_REQUIRED ACTION_
Repeat each line of the data below exactly, but skip the pictures.

╭─ MATERIAL FOR THIS EXERCISE

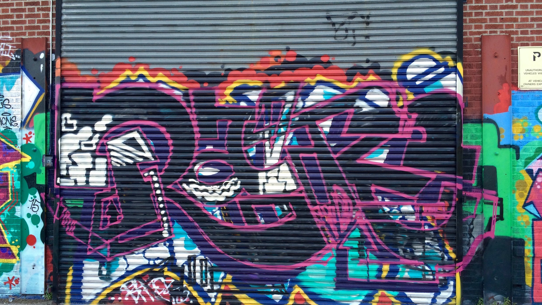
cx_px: 273
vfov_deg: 36.5
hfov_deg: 61.0
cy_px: 182
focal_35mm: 32
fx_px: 460
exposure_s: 1/120
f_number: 2.2
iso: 40
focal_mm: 4.15
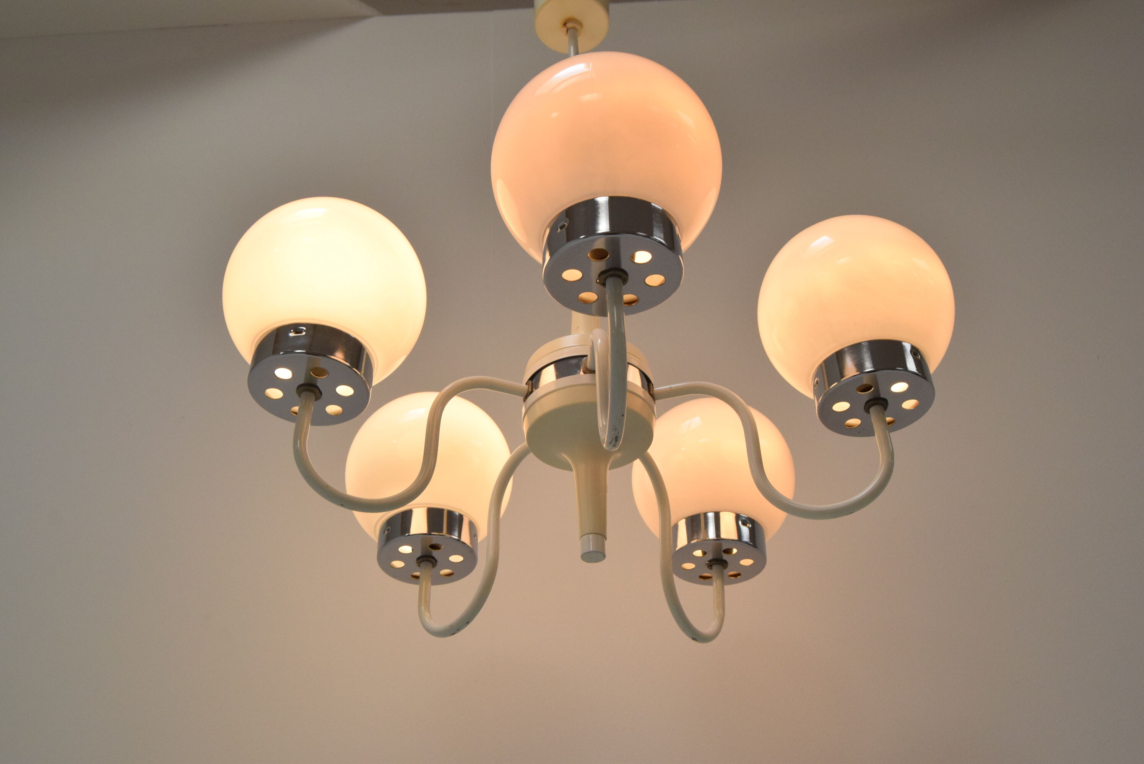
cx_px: 572
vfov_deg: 34.3
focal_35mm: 39
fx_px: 1240
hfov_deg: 49.5
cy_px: 382
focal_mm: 26
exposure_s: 1/320
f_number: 9
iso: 1600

╰─

_PROBLEM SOLUTION_
cx_px: 273
vfov_deg: 36.5
hfov_deg: 61.0
cy_px: 182
focal_35mm: 32
fx_px: 460
exposure_s: 1/120
f_number: 2.2
iso: 40
focal_mm: 4.15
cx_px: 572
vfov_deg: 34.3
focal_35mm: 39
fx_px: 1240
hfov_deg: 49.5
cy_px: 382
focal_mm: 26
exposure_s: 1/320
f_number: 9
iso: 1600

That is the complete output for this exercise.